WORK TO COMPLETE. Scan the records for lines with the word "linejoin", and copy every such line.

== Segment start ==

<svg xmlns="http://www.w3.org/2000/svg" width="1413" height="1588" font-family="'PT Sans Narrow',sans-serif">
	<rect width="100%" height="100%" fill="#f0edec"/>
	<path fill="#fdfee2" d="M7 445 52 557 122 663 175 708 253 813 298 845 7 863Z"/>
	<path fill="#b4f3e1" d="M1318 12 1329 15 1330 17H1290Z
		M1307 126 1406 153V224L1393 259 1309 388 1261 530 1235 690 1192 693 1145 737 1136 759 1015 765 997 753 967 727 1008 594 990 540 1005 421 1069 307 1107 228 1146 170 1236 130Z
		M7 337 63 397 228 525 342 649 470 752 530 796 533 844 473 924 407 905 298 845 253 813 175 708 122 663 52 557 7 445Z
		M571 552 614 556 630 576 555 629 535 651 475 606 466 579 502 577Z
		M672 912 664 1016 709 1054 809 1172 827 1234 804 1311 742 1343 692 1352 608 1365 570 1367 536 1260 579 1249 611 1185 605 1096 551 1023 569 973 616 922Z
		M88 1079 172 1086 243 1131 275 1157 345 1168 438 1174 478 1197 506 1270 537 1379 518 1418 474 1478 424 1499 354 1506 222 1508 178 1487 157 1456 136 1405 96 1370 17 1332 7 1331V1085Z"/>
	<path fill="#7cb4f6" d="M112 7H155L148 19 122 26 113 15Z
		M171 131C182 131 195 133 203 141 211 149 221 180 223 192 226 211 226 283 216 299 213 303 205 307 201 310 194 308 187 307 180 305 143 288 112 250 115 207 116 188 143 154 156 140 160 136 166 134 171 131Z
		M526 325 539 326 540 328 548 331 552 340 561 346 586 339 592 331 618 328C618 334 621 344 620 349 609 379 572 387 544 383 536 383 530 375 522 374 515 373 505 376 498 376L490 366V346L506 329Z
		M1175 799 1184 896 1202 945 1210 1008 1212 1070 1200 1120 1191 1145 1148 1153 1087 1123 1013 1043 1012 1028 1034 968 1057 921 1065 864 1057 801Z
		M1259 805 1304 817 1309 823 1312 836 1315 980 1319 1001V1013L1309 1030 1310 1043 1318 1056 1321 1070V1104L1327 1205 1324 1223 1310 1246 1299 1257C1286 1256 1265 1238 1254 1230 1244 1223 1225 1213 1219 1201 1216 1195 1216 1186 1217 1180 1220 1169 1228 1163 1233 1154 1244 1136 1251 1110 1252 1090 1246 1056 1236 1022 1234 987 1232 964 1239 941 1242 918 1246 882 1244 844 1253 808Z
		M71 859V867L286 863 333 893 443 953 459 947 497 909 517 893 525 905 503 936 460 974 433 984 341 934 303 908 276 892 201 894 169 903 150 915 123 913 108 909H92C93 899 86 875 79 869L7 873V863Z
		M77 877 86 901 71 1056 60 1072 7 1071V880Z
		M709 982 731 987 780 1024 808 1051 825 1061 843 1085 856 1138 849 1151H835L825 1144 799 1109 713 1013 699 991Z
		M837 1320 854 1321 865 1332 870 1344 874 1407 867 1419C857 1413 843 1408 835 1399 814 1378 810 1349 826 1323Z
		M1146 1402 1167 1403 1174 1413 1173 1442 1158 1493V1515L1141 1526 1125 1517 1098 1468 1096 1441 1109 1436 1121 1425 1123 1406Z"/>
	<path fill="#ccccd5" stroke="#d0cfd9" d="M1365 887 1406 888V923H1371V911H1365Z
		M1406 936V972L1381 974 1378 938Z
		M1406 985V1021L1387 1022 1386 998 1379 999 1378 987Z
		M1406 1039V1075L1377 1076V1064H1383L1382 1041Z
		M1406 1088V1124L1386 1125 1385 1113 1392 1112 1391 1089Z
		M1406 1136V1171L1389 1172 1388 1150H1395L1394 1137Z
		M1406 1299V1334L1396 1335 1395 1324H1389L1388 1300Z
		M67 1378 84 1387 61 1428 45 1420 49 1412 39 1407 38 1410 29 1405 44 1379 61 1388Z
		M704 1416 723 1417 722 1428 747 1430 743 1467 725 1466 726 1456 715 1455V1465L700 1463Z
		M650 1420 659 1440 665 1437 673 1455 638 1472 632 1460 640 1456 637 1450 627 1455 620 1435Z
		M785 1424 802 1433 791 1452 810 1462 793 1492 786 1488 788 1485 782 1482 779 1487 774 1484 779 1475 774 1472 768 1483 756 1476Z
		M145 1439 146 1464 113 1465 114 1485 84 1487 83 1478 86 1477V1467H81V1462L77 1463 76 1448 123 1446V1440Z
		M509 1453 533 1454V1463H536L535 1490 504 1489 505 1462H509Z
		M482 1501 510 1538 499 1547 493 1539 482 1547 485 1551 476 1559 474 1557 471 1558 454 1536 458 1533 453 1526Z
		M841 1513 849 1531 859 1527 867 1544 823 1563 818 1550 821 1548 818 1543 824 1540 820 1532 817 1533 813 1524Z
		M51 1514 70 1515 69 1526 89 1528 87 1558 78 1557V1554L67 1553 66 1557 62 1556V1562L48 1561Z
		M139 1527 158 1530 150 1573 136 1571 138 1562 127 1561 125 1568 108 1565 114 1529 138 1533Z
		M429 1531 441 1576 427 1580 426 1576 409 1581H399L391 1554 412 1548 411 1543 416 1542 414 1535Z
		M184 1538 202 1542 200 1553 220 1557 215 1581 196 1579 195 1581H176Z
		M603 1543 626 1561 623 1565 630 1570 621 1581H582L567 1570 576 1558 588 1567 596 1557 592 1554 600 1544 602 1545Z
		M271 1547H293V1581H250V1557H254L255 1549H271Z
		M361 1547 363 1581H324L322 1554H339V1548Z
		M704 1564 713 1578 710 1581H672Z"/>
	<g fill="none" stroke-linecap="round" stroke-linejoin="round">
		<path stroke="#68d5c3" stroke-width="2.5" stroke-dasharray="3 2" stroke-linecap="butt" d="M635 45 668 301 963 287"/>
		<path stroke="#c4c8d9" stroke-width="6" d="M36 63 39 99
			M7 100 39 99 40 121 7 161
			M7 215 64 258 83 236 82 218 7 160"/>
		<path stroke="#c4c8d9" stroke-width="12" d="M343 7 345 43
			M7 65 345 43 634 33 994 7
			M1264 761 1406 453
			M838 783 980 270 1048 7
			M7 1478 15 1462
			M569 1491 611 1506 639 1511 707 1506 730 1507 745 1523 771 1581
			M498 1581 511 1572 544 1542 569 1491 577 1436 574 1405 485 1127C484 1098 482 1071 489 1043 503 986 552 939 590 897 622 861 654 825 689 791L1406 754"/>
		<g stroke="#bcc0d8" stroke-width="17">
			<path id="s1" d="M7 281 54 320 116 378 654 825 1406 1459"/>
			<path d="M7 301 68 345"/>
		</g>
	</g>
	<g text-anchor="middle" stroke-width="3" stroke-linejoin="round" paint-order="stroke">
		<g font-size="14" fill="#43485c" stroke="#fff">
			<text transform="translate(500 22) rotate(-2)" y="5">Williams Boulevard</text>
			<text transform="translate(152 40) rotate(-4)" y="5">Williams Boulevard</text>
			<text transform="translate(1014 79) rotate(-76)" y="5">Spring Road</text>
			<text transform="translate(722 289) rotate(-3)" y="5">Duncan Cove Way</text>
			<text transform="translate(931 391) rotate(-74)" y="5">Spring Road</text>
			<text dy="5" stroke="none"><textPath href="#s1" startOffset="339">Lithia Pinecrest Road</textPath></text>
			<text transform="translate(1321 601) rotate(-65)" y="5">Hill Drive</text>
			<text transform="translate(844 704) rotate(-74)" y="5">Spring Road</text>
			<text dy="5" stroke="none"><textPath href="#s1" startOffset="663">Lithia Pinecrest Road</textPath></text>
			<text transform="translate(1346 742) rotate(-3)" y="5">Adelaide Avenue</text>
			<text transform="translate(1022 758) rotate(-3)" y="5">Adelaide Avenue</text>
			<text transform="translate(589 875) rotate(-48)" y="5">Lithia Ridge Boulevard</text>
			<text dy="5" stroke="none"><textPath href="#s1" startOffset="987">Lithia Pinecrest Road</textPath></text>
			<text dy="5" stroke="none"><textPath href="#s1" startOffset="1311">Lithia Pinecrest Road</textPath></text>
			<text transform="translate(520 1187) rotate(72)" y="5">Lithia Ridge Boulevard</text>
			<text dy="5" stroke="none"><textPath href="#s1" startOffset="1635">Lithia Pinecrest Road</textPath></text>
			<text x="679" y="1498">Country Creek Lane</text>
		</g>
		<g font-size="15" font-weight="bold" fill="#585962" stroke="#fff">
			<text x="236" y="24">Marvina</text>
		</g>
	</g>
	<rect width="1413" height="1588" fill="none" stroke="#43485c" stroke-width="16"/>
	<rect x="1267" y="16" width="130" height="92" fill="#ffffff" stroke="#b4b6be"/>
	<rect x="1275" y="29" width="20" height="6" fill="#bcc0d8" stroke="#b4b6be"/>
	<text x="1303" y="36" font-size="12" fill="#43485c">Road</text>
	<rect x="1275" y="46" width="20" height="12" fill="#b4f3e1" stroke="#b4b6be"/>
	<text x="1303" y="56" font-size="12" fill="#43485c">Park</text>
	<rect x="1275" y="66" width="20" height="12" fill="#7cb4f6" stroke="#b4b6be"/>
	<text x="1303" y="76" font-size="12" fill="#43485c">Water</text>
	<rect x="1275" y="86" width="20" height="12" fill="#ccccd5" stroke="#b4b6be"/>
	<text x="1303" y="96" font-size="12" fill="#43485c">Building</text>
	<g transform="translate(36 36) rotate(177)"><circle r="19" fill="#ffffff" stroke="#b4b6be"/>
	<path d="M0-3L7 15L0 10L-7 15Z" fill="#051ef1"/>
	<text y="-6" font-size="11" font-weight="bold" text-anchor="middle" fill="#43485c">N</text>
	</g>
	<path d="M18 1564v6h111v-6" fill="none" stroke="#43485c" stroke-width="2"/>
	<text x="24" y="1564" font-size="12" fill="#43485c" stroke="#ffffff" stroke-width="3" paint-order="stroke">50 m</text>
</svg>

== Segment end ==

TASK OUTPUT.
	<g fill="none" stroke-linecap="round" stroke-linejoin="round">
	<g text-anchor="middle" stroke-width="3" stroke-linejoin="round" paint-order="stroke">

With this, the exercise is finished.